Choosing a partitioning scheme
/home
The /home
directory contains the personal files of users. Placing /home
on a separate partition allows you to reinstall the system without having to reinstall personal files – all you need to do is create users with the same names as on the previous install.
These days, 100GB per user seems a reasonable minimum, but you can also allocate whatever disk space is left over from the other partitions to /home
. However, be aware that automatic running of fsck during boot up can take up to five minutes with a very large home partition.
/swap
The old rule used to be that a swap directory should be twice the size as a system's RAM. However, today when computers have several gigabytes of RAM, this rule is wasteful. If you have two or more gigabytes of RAM, you generally need no more than 2GB of swap, unless you are doing extremely intensive computations or multimedia work.

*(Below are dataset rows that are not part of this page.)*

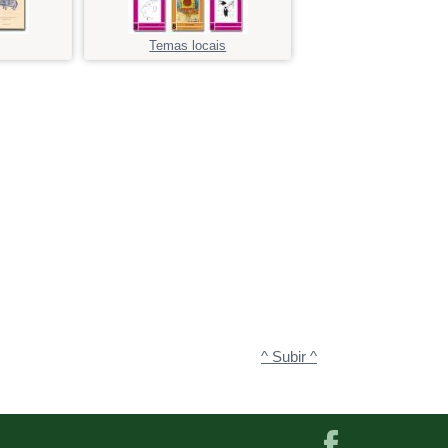
Temas locais
^ Subir ^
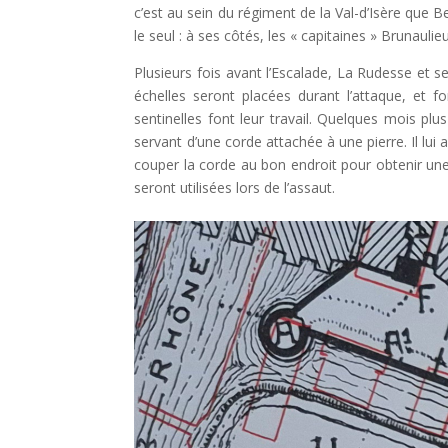
c’est au sein du régiment de la Val-d’Isère que
le seul : à ses côtés, les « capitaines » Brunaulie
Plusieurs fois avant l’Escalade, La Rudesse et se
échelles seront placées durant l’attaque, et fo
sentinelles font leur travail. Quelques mois plu
servant d’une corde attachée à une pierre. Il lui a
couper la corde au bon endroit pour obtenir une
seront utilisées lors de l’assaut.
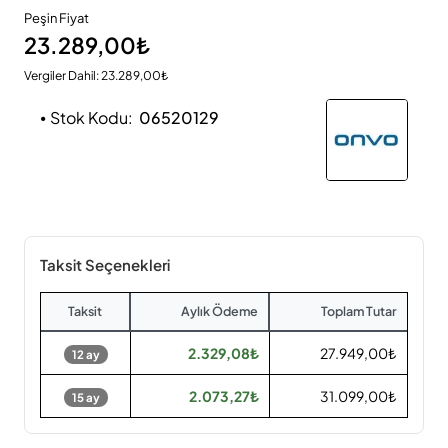
Peşin Fiyat
23.289,00₺
Vergiler Dahil: 23.289,00₺
Stok Kodu:
06520129
Taksit Seçenekleri
Taksit
Aylık Ödeme
Toplam Tutar
2.329,08₺
27.949,00₺
12 ay
2.073,27₺
31.099,00₺
15 ay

In fact, on a modern system, casual users have little need of a swap partition and can easily do without. However, if you decide you need one, you can use the mkswap
command to create a swap file, which is only slightly less efficient than a swap directory, and then activate it with swapon -a
. If necessary, you can have 32 swap files or directories per system.
/tmp
Working files for both the system and applications are stored in /tmp
, including some files downloaded from the Internet. These files change frequently and increase as you open more programs.
Although most of these working files are small, they could cause the system to crash if left on a crowded root partition. You can avoid this potential problem by placing /tmp
on its own 1GB partition on a workstation. A 2GB partition should be more than adequate on a typical server.